*WHAT TO PRODUCE*.
Reproduce the text of all the entries below line for line without changes, and leave the pictures out of your answer.

Collected data
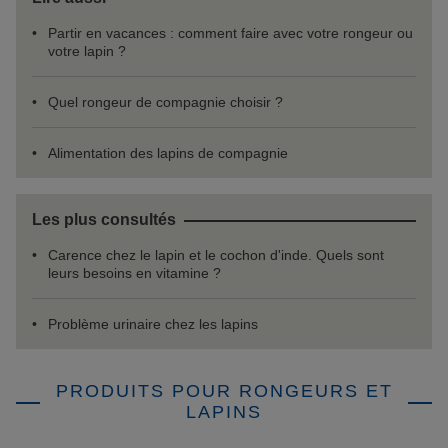
Partir en vacances : comment faire avec votre rongeur ou
votre lapin ?
Quel rongeur de compagnie choisir ?
Alimentation des lapins de compagnie
Les plus consultés
Carence chez le lapin et le cochon d'inde. Quels sont
leurs besoins en vitamine ?
Problème urinaire chez les lapins
PRODUITS POUR RONGEURS ET
LAPINS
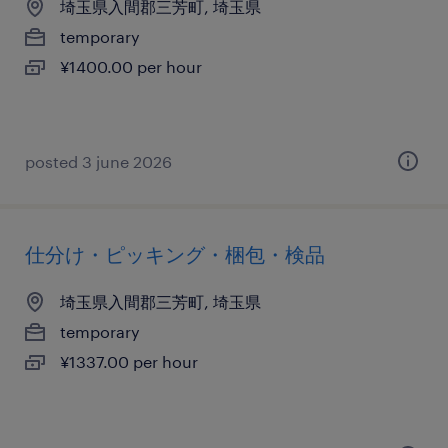
埼玉県入間郡三芳町, 埼玉県
temporary
¥1400.00 per hour
posted 3 june 2026
仕分け・ピッキング・梱包・検品
埼玉県入間郡三芳町, 埼玉県
temporary
¥1337.00 per hour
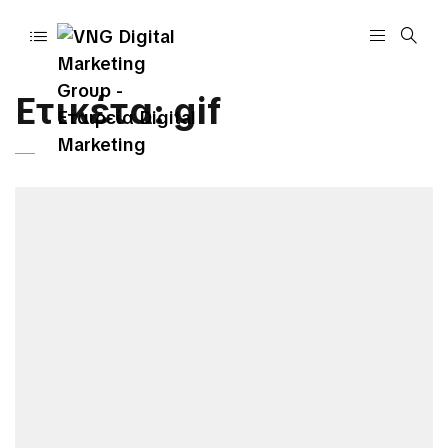
Ετικέτα:
gif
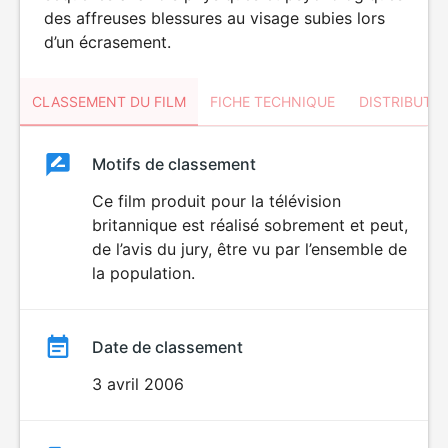
des affreuses blessures au visage subies lors
d’un écrasement.
CLASSEMENT DU FILM
FICHE TECHNIQUE
DISTRIBUTE
Classement
Motifs de classement
Classement
du
Ce film produit pour la télévision
britannique est réalisé sobrement et peut,
film
de l’avis du jury, être vu par l’ensemble de
la population.
Date de classement
3 avril 2006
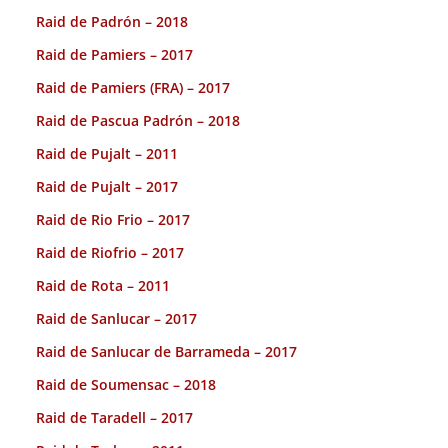
Raid de Padrón – 2018
Raid de Pamiers – 2017
Raid de Pamiers (FRA) – 2017
Raid de Pascua Padrón – 2018
Raid de Pujalt – 2011
Raid de Pujalt – 2017
Raid de Rio Frio – 2017
Raid de Riofrio – 2017
Raid de Rota – 2011
Raid de Sanlucar – 2017
Raid de Sanlucar de Barrameda – 2017
Raid de Soumensac – 2018
Raid de Taradell – 2017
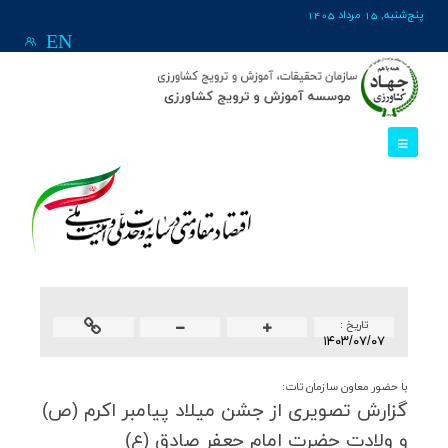
پنج‌شنبه, 15 مرداد 1405
EN
تاريخ :
۱۴۰۳/۰۷/۰۷
با حضور معاون سازمان تات:
گزارش تصویری از جشن میلاد پیامبر اكرم (ص)
و ولادت حضرت امام جعفر صادق (ع)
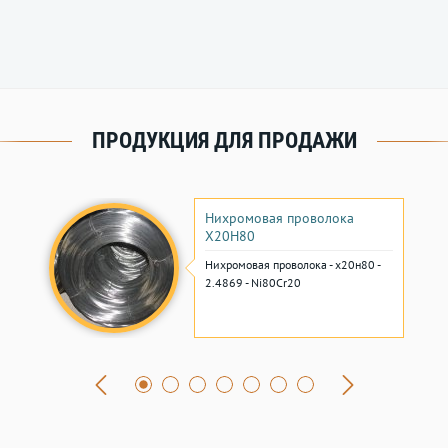
ПРОДУКЦИЯ ДЛЯ ПРОДАЖИ
Нихромовая проволока
Х20Н80
Нихромовая проволока - х20н80 -
2.4869 - Ni80Cr20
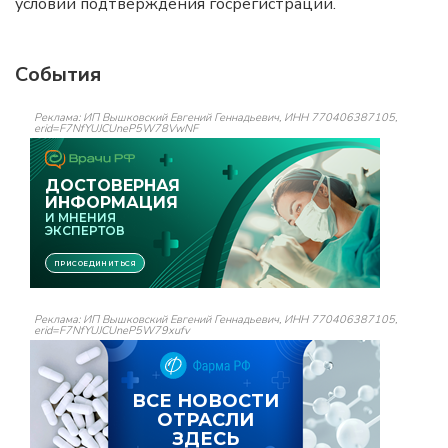
условии подтверждения госрегистрации.
События
Реклама: ИП Вышковский Евгений Геннадьевич, ИНН 770406387105,
erid=F7NfYUJCUneP5W78VwNF
Реклама: ИП Вышковский Евгений Геннадьевич, ИНН 770406387105,
erid=F7NfYUJCUneP5W79xufv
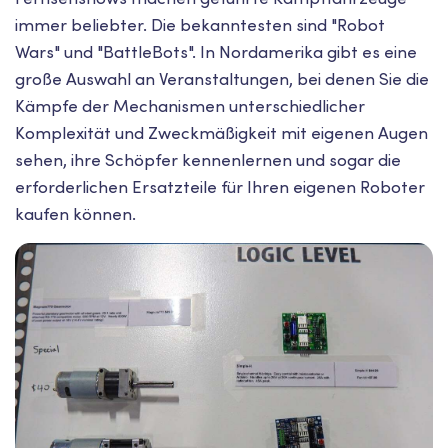
immer beliebter. Die bekanntesten sind "Robot
Wars" und "BattleBots". In Nordamerika gibt es eine
große Auswahl an Veranstaltungen, bei denen Sie die
Kämpfe der Mechanismen unterschiedlicher
Komplexität und Zweckmäßigkeit mit eigenen Augen
sehen, ihre Schöpfer kennenlernen und sogar die
erforderlichen Ersatzteile für Ihren eigenen Roboter
kaufen können.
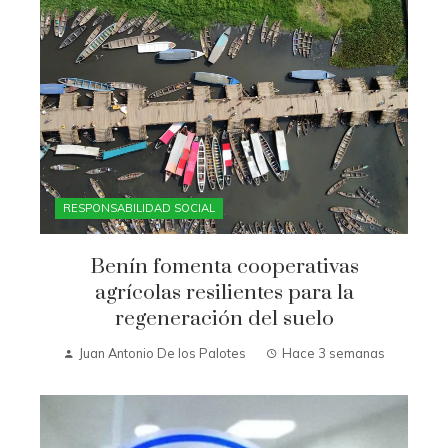
RESPONSABILIDAD SOCIAL
Benín fomenta cooperativas
agrícolas resilientes para la
regeneración del suelo
Juan Antonio De los Palotes
Hace 3 semanas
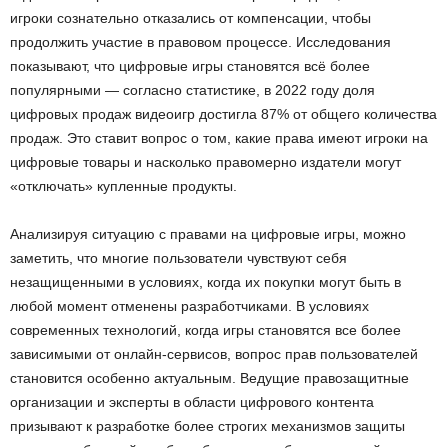
игроки сознательно отказались от компенсации, чтобы
продолжить участие в правовом процессе. Исследования
показывают, что цифровые игры становятся всё более
популярными — согласно статистике, в 2022 году доля
цифровых продаж видеоигр достигла 87% от общего количества
продаж. Это ставит вопрос о том, какие права имеют игроки на
цифровые товары и насколько правомерно издатели могут
«отключать» купленные продукты.
Анализируя ситуацию с правами на цифровые игры, можно
заметить, что многие пользователи чувствуют себя
незащищенными в условиях, когда их покупки могут быть в
любой момент отменены разработчиками. В условиях
современных технологий, когда игры становятся все более
зависимыми от онлайн-сервисов, вопрос прав пользователей
становится особенно актуальным. Ведущие правозащитные
организации и эксперты в области цифрового контента
призывают к разработке более строгих механизмов защиты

*ANSWER TO THE EXERCISE*.
Partir en vacances : comment faire avec votre rongeur ou
votre lapin ?
Quel rongeur de compagnie choisir ?
Alimentation des lapins de compagnie
Les plus consultés
Carence chez le lapin et le cochon d'inde. Quels sont
leurs besoins en vitamine ?
Problème urinaire chez les lapins
PRODUITS POUR RONGEURS ET
LAPINS
埼玉県入間郡三芳町, 埼玉県
temporary
¥1400.00 per hour
posted 3 june 2026
仕分け・ピッキング・梱包・検品
埼玉県入間郡三芳町, 埼玉県
temporary
¥1337.00 per hour
Ετικέτα:
gif
des affreuses blessures au visage subies lors
d’un écrasement.
CLASSEMENT DU FILM
FICHE TECHNIQUE
DISTRIBUTE
Classement
Motifs de classement
Classement
du
Ce film produit pour la télévision
britannique est réalisé sobrement et peut,
film
de l’avis du jury, être vu par l’ensemble de
la population.
Date de classement
3 avril 2006
Raid de Padrón – 2018
Raid de Pamiers – 2017
Raid de Pamiers (FRA) – 2017
Raid de Pascua Padrón – 2018
Raid de Pujalt – 2011
Raid de Pujalt – 2017
Raid de Rio Frio – 2017
Raid de Riofrio – 2017
Raid de Rota – 2011
Raid de Sanlucar – 2017
Raid de Sanlucar de Barrameda – 2017
Raid de Soumensac – 2018
Raid de Taradell – 2017
پنج‌شنبه, 15 مرداد 1405
EN
تاريخ :
۱۴۰۳/۰۷/۰۷
با حضور معاون سازمان تات:
گزارش تصویری از جشن میلاد پیامبر اكرم (ص)
و ولادت حضرت امام جعفر صادق (ع)
ПРОДУКЦИЯ ДЛЯ ПРОДАЖИ
Нихромовая проволока
Х20Н80
Нихромовая проволока - х20н80 -
2.4869 - Ni80Cr20
условии подтверждения госрегистрации.
События
Реклама: ИП Вышковский Евгений Геннадьевич, ИНН 770406387105,
erid=F7NfYUJCUneP5W78VwNF
Реклама: ИП Вышковский Евгений Геннадьевич, ИНН 770406387105,
erid=F7NfYUJCUneP5W79xufv
immer beliebter. Die bekanntesten sind "Robot
Wars" und "BattleBots". In Nordamerika gibt es eine
große Auswahl an Veranstaltungen, bei denen Sie die
Kämpfe der Mechanismen unterschiedlicher
Komplexität und Zweckmäßigkeit mit eigenen Augen
sehen, ihre Schöpfer kennenlernen und sogar die
erforderlichen Ersatzteile für Ihren eigenen Roboter
kaufen können.
RESPONSABILIDAD SOCIAL
Benín fomenta cooperativas
agrícolas resilientes para la
regeneración del suelo
Juan Antonio De los Palotes
Hace 3 semanas
игроки сознательно отказались от компенсации, чтобы
продолжить участие в правовом процессе. Исследования
показывают, что цифровые игры становятся всё более
популярными — согласно статистике, в 2022 году доля
цифровых продаж видеоигр достигла 87% от общего количества
продаж. Это ставит вопрос о том, какие права имеют игроки на
цифровые товары и насколько правомерно издатели могут
«отключать» купленные продукты.
Анализируя ситуацию с правами на цифровые игры, можно
заметить, что многие пользователи чувствуют себя
незащищенными в условиях, когда их покупки могут быть в
любой момент отменены разработчиками. В условиях
современных технологий, когда игры становятся все более
зависимыми от онлайн-сервисов, вопрос прав пользователей
становится особенно актуальным. Ведущие правозащитные
организации и эксперты в области цифрового контента
призывают к разработке более строгих механизмов защиты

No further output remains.